‘Techlash’ risks making us less secure, as we swipe right for the Wild West of apps
It’s fair to say there’s been a lot in the news across the world recently.
Between a new British Prime Minister, protests in Hong Kong and Russia, foreboding temperatures, and Marks & Spencer scrapping its free biscuit offering, things have been uncharacteristically busy for this usually sleepy time of year.
As a result, I wouldn’t blame you for missing an innocuous-seeming technology story from a few weeks ago. The world’s cyber-Cupid, Tinder, declared that user payments would now be taken in-app, rather than through the Google Play Store.
You can understand why this grabbed fewer headlines than the cabinet culls and a British confectionary revolution. Tinder’s decision, however, may be symptomatic of an immensely concerning trend.
Match, Tinder’s parent company, changed its payments system in order to avoid Google’s blanket 30 per cent take on purchases made via the Play Store (which drops to 15 per cent after the first year). Given that Match makes nearly half its revenue through the Tinder app, bypassing Google’s commission seems to make commercial sense – reflected by the fact that Match’s share price increased 4.5 per cent on the day of announcement.
Match isn’t the first to perform this fiscal sidestep, either. Epic removed the Fortnite app from the Google Play store earlier in the year; Netflix stopped taking new user payments through the iOS app last December; and Spotify is currently arguing in the EU courts that the equivalent “Apple Tax” is in breach of competition law.
As an app security expert, this makes me nervous. The logical response from Apple and Google is to remove apps like Tinder from their platforms, meaning that if you want to swipe right you have to download the app outside of the ecosystem. Crucially, to do this a user has to activate the “allow installs from unknown sources” function on their device.
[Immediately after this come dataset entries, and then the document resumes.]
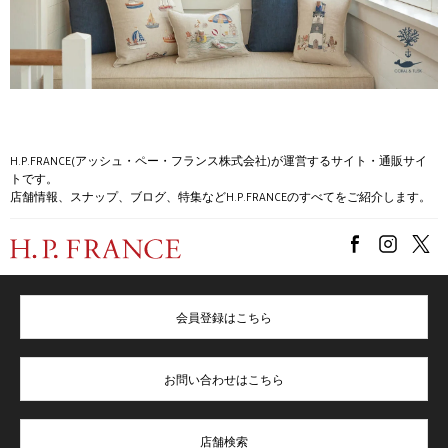
H.P.FRANCE(アッシュ・ペー・フランス株式会社)が運営するサイト・通販サイ
トです。
店舗情報、スナップ、ブログ、特集などH.P.FRANCEのすべてをご紹介します。
会員登録はこちら
お問い合わせはこちら
店舗検索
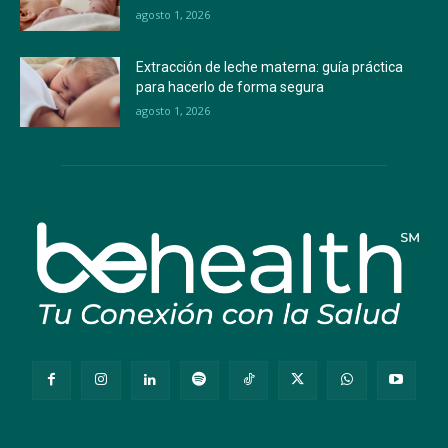
agosto 1, 2026
Extracción de leche materna: guía práctica
para hacerlo de forma segura
agosto 1, 2026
Suddenly, then, we’re living in the Wild West: a free-for-all where it’s the user’s responsibility to distinguish between genuine companies and cyber bandits. And this has real consequences.
Take the “Agent Smith” malware which infected 25m devices in Asia in July. Its route of entry was a “dropper” app, which mimics famous products but carries debilitating malware that can harvest data and install other malevolent programs. Downloading apps like this is the digital equivalent of leaving your front door open.
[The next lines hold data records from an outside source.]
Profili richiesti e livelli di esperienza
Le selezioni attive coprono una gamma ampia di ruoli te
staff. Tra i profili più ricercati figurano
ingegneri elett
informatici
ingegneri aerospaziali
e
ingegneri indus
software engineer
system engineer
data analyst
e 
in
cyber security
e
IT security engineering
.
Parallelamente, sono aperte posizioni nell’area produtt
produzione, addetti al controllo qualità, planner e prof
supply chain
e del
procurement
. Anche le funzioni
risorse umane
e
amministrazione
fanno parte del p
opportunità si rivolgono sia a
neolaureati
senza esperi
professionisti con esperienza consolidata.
2019 was predicted to be the year of the “techlash”, and there have been plenty of reasons for increased scepticism towards the digital giants. But we shouldn’t lose sight of how the Google Play and App Store infrastructures have been secure, user-friendly canvases on which developers around the world could innovate and build huge digital companies.
Google and Apple are far from perfect. But the digital perils in countries where they are banned (such as China, where there are over 400 different app stores) vindicate the expression “better the devil you know”.
If the trend continues here and more purchase-requiring platforms follow in Tinder’s footsteps, the summer of 2019 might have another landmark moment: the beginning of the transition into the Wild West of apps.